YY1 Contributes to the Inflammatory Responses of Mycobacterium tuberculosis‐Infected Macrophages through Transcription Activation-Mediated Upregulation TLR4.7
This is behind a paywall, but the Abstract reads:
Tuberculosis (TB) is a chronic respiratory infectious disease and is induced by Mycobacterium tuberculosis (M.tb) infection. Macrophages serve as the cellular home in immunoreaction against M.tb infection, which is tightly regulated through Toll-like receptor 4 (TLR4) expression. Therefore, this study is designed to explore the role and mechanism of TLR4 in mycobacterial injury in human macrophages (THP-1 cells) after M.tb infection. Cell proliferation and apoptosis were assessed using MTT, EdU, and flow cytometry assays. ELISA kits were utilized to assess the levels of Interleukin-6 (IL-6), IL-1β, and tumor necrosis factor α (TNF-α). The binding between Yin-Yang-1 (YY1) and TLR4 promoter was predicted by JASPAR and verified using Chromatin immunoprecipitation (ChIP) and dual-luciferase reporter assays. M.tb infection might repress THP-1 cell proliferation, and induce cell apoptosis and inflammatory response in a multiplicity of infection (MOI)-dependent manner. Moreover, M.tb infection increased the expression of TLR4 in HTP-1 cells in an MOI-dependent way, and its downregulation might overturn M.tb infection-mediated HTP-1 cell damage and inflammatory response. At the molecular level, YY1 was a transcription factor of TLR4 and promoted TLR4 transcription via binding to its promoter region. Besides, YY1 might activate the NF-kB signaling pathway via regulating TLR4. Meanwhile, TLR4 inhibitor BAY11-7082 might overturn the repression effect of TLR4 on M.tb-infected HTP-1 cell damage. YY1-activated TLR4 might aggravate mycobacterial injury in human macrophages after M.tb infection by the NF-kB pathway, providing a promising therapeutic target for TB treatment.
The thumbnail Figures and reference list are free to read.

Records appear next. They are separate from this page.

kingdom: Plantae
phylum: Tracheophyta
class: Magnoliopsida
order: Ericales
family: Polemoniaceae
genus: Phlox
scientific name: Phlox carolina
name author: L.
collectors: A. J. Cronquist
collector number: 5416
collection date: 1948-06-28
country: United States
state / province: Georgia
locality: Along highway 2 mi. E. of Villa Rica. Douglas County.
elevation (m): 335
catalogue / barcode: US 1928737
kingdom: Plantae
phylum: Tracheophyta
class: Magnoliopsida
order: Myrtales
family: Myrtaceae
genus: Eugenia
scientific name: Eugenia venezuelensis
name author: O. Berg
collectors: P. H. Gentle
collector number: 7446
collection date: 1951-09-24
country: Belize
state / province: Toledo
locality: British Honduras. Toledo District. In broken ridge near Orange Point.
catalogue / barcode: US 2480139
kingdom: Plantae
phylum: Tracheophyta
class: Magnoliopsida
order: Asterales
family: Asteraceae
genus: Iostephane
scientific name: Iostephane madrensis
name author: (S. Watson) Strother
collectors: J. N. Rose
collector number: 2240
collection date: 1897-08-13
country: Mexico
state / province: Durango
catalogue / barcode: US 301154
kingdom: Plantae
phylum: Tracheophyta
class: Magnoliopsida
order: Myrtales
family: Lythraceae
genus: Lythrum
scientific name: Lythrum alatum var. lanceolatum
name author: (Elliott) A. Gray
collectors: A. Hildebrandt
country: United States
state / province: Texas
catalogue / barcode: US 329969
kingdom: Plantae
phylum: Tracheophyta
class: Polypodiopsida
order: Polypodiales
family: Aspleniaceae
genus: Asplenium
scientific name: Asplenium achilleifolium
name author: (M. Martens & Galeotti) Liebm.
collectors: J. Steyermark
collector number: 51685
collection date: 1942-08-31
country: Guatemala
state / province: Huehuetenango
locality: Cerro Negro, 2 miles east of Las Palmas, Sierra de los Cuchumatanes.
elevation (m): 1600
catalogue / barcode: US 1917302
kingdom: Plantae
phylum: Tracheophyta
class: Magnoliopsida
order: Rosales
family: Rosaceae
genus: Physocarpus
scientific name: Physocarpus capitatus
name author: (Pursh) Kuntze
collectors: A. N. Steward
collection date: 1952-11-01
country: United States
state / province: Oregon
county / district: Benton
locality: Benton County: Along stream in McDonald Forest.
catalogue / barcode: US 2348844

https://en.wikipedia.org/wiki/Mycobacterium
https://rumble.com/v3nops7-explosive-cancers.html
Dulberger CL, Rubun EJ and Boutte CC. 2019. The mycobacterial cell envelope — a moving target. https://www.nature.com/articles/s41579-019-0273-7
https://www.researchgate.net/publication/359883162_Bacillus_Calmette-Guerin_BCG_induces_superior_anti-tumour_responses_by_Vd2_T-cells_compared_to_the_aminobisphosphonate_drug_Zoledronic_acid
Kleen T-O, et al. 2020. Mitigating Coronavirus Induced Dysfunctional Immunity for At-Risk Populations in COVID-19: Trained Immunity, BCG and “New Old Friends”. https://www.ncbi.nlm.nih.gov/pmc/articles/PMC7498663/
Xing Yang, Yu Chen, Bingshuang Pu, Xuan Yuan, Jiaojiao Wang and Chun Chen. 2024. YY1 Contributes to the Inflammatory Responses of Mycobacterium tuberculosis‐Infected Macrophages Through Transcription Activation-Mediated Upregulation TLR4.